Lightning doesn’t just “dissipate” over the surface of a component. It has millions of volts driving it and the lightning bolt will continue its way along, through the aircraft and out the other side:
etc (many photos on the web)
The reason for bonding for lightning protection is to provide the passage through the airframe – same as the lightning conductor on a house (goes into the ground at the bottom).
For this to work, you can’t just put the metal mesh into the composite. You have to join all the bits of mesh with cables. This may happen through them being bolted to some sort of metal frame, or dedicated wires can be used. And exactly the same if you want static protection; they have to be joined up too, and the static wicks have to be connected to the same “circuit”.
That PDF link is dead right now, but maybe Glasair do the bonding as discussed.
NOTE: those pics were all in VMC
Composite material when hit by lightening, it literally explodes, like trees when they are hit. I don’t understand what good the internal bonding of different pieces will do.
As the aircraft isn’t grounded, the lightning bolt will pass through it. It will enter in one point and exit in another point. On its way through the aircraft it will heat the aircraft structure due to electrical resistance. The less the electrical resistance, the less the heating. If there is a particular point with higher electrical resistance, the heating will be concentrated in that point. Bonding will reduce electrical resistance and thus heating. It is not correct to say that “composites explode”. The explosions are caused by expansion of heated air (or moisture, in the case of trees).
Edit: Nice pics, Peter! (I started writing my message before Peter posted his.)
Peter, I have sent you the pdf on mail.
As I said, I have no practical engineering experience in this stuff, and maybe even less so in theoretical knowledge. But you have to remember this product is used by all composite Boeings and Ebraers. So please excuse me if I find it a bit conceptually difficult to agree with the notion they don’t know what they are talking about. I said difficult, not impossible. After all they are simply producing meshes spec’ed by Boeing.
It is not correct to say that “composites explode”. The explosions are caused by expansion of heated air (or moisture, in the case of trees).
Well, that’s pretty much the definition of explosion (I did not say detonation).
From that Glasair doc (many thanks for it BTW)

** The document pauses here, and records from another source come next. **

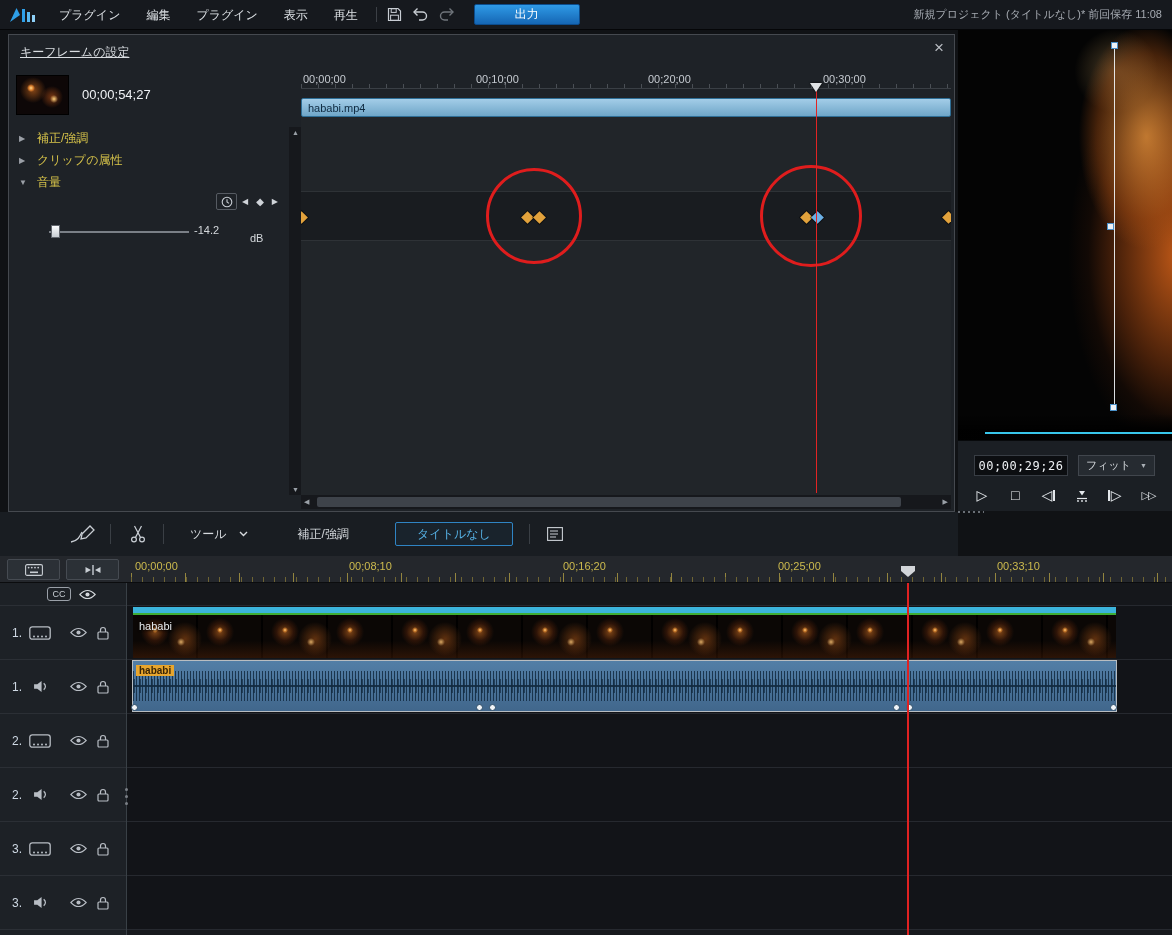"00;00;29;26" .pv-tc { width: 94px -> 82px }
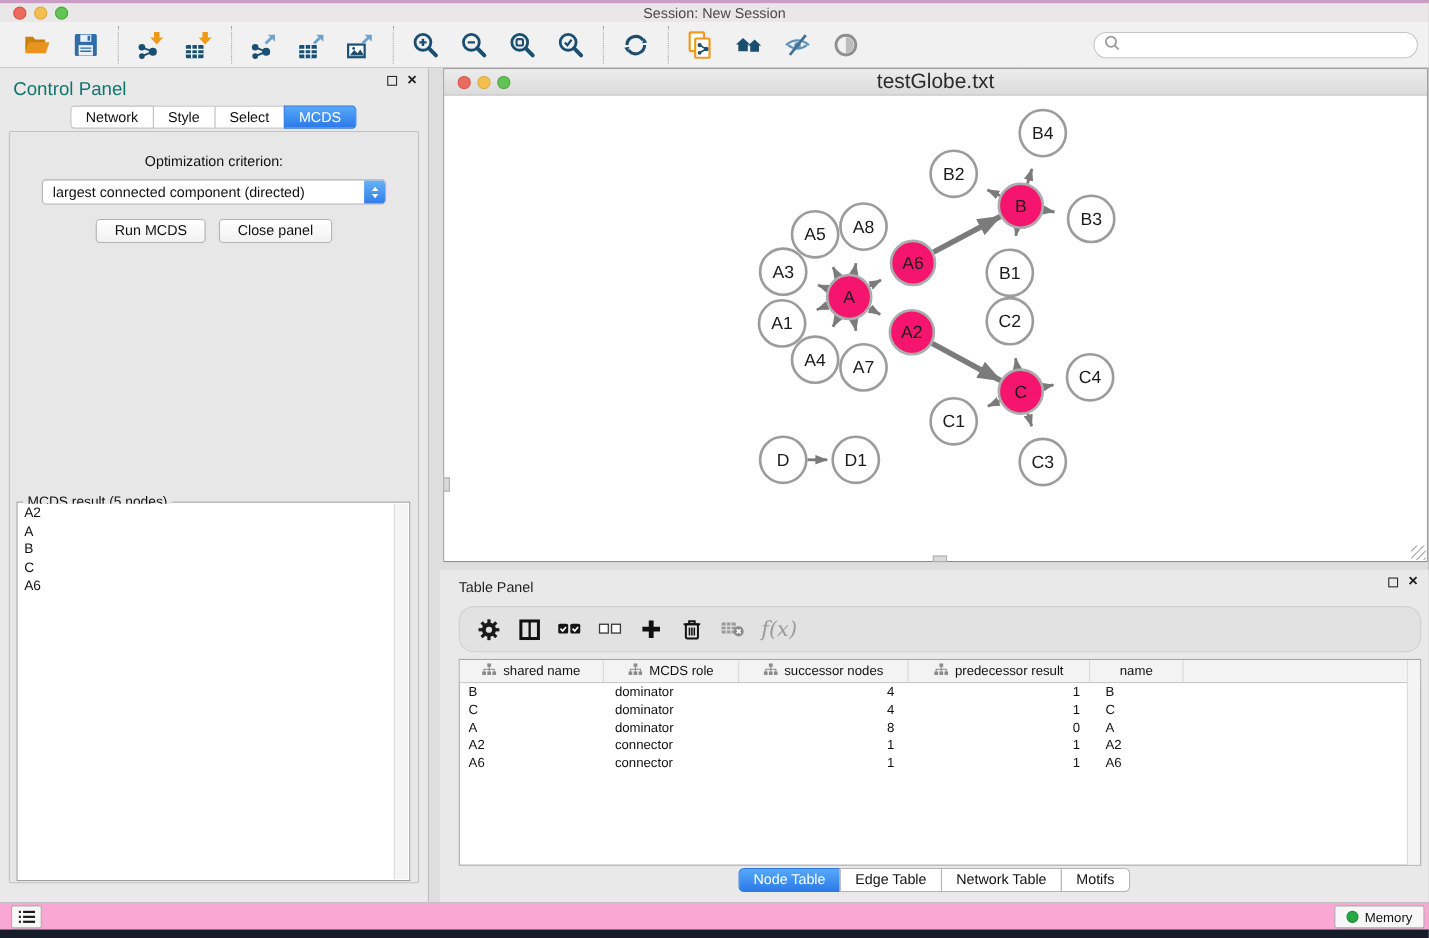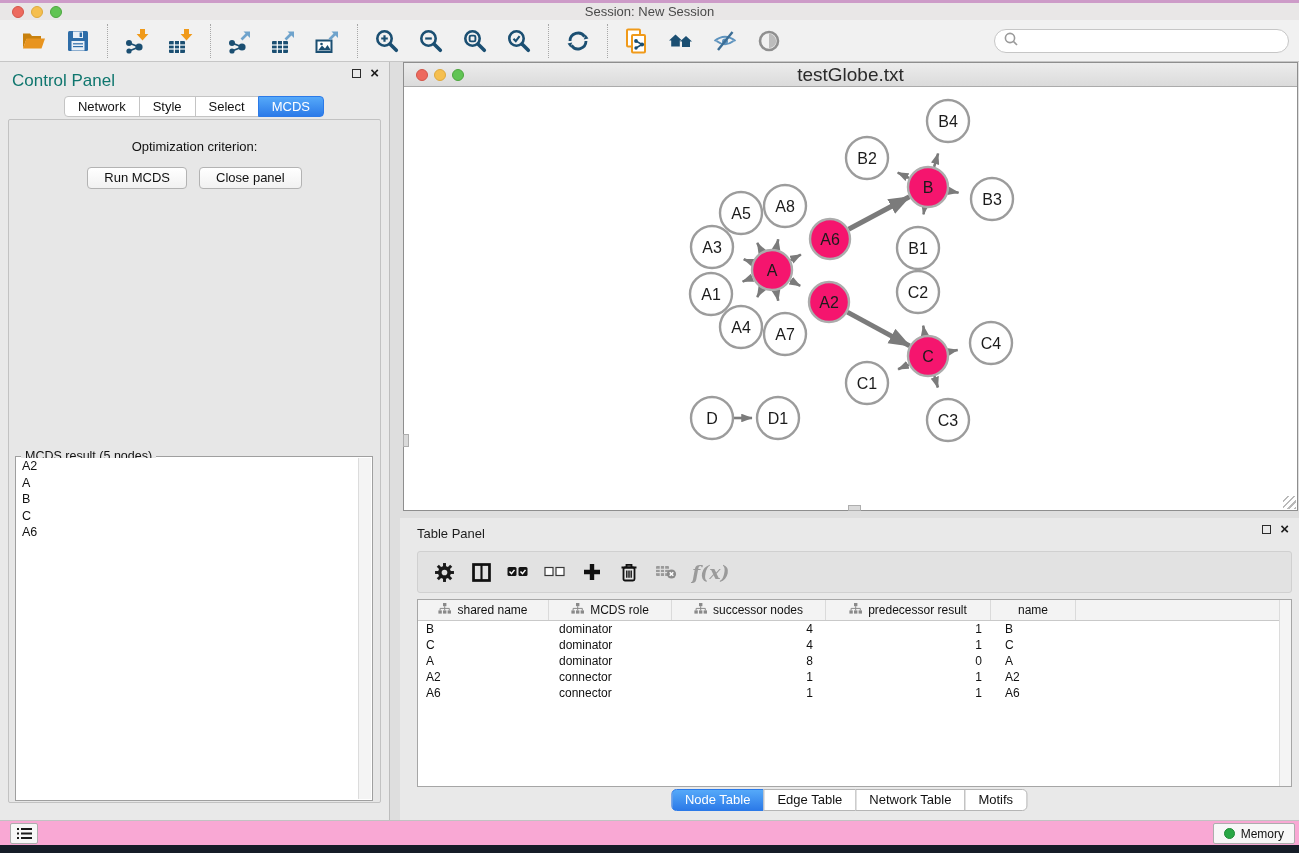"largest connected component (directed)" div.select-box { html: none -> <div> <span>largest connected component (directed)</span> <span> <svg> <path></path> </svg> </span> </div> }
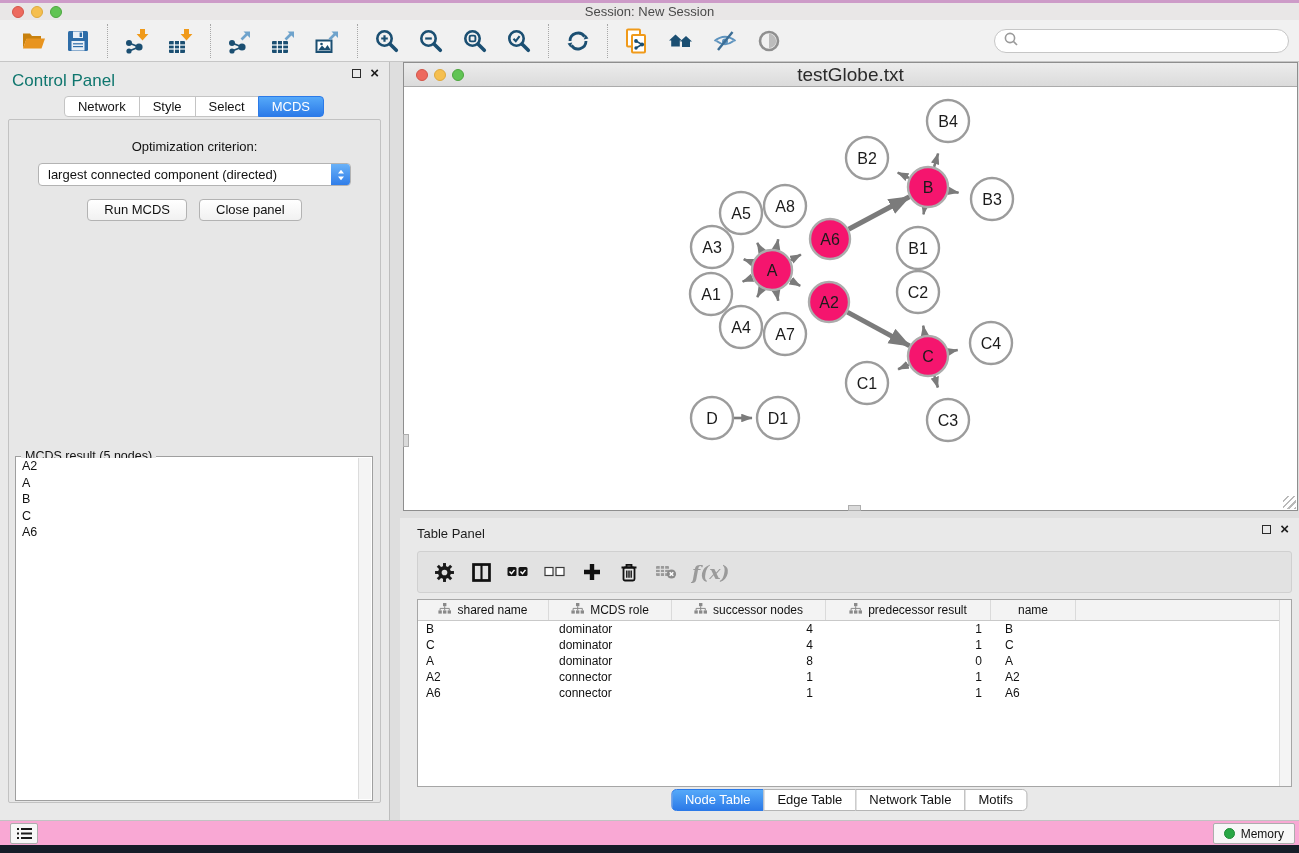"f(x)" .tp-toolbar { border-radius: 3px -> 14px; font-weight: bold -> none }
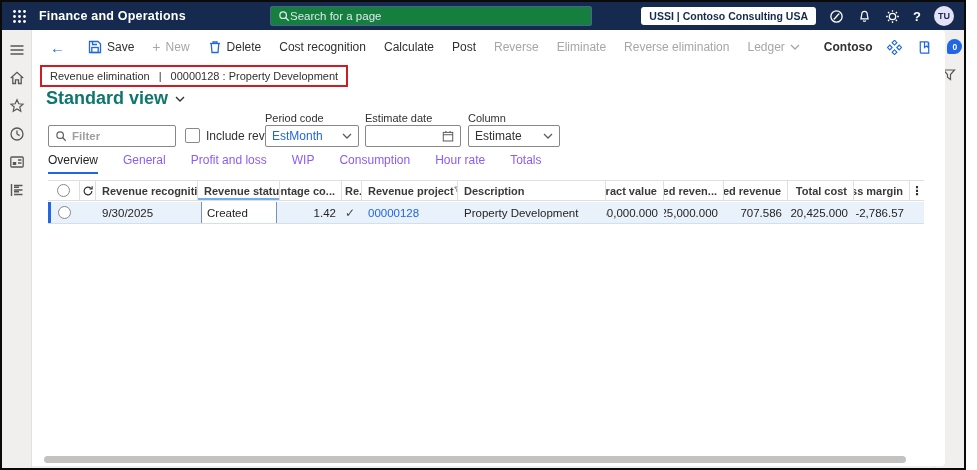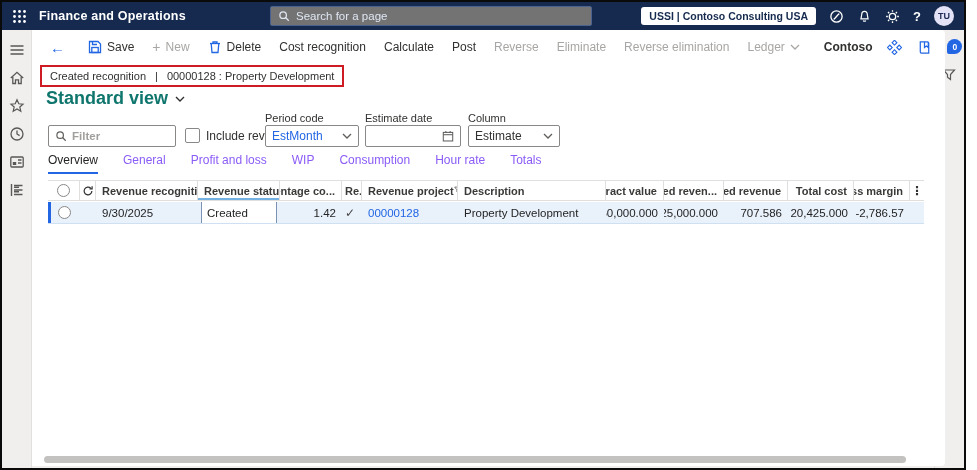"Search for a page" .nav-search { background: #737373 -> #15803d; gap: 6px -> none }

That’s exactly what I have been saying. This is a full-CofA plane so it needs to have the interconnecting bonding, plus mesh in the composite. But non-CofA “plastic” planes don’t have that (let’s forget the debate that some kind of “CofA” is issued to some homebuilts; I am talking an ICAO Part 23 (or preceeding) CofA). They are just fibreglass and that’s it. Any protection is going to be accidental only e.g. via there being a tubular frame.
One can “take a view” on the lightning risk (and I believe that is the general drift in the “IFR in homebuilts” projects going on in various CAAs) but if you get charged with static, the radio is not going to work. That’s unless there is some clever way to get around that… there might be an antenna location which works OK. When I had the bad bonding issue across the elevator hinges, I found the COM2 (antenna closer to the elevator) was near-useless but the COM1 (above the front seats, almost) was usable. But with a poor range: KX155A doing only about 20nm.
This stuff does make me seriously wonder why so much GA one hears on the radio has such poor comms. One tends to assume it’s because they are flying shagged 30 year old radios like this
or this model, still very popular in the UK and the bread and butter of one-man-band avionics repair shops
but maybe they are modern homebuilts where nobody thought about this, and because the “major demographic” doesn’t venture too far (or flies mostly non-radio – as many homebuilders I know do, exactly) nobody has seen a reason to put much effort into it.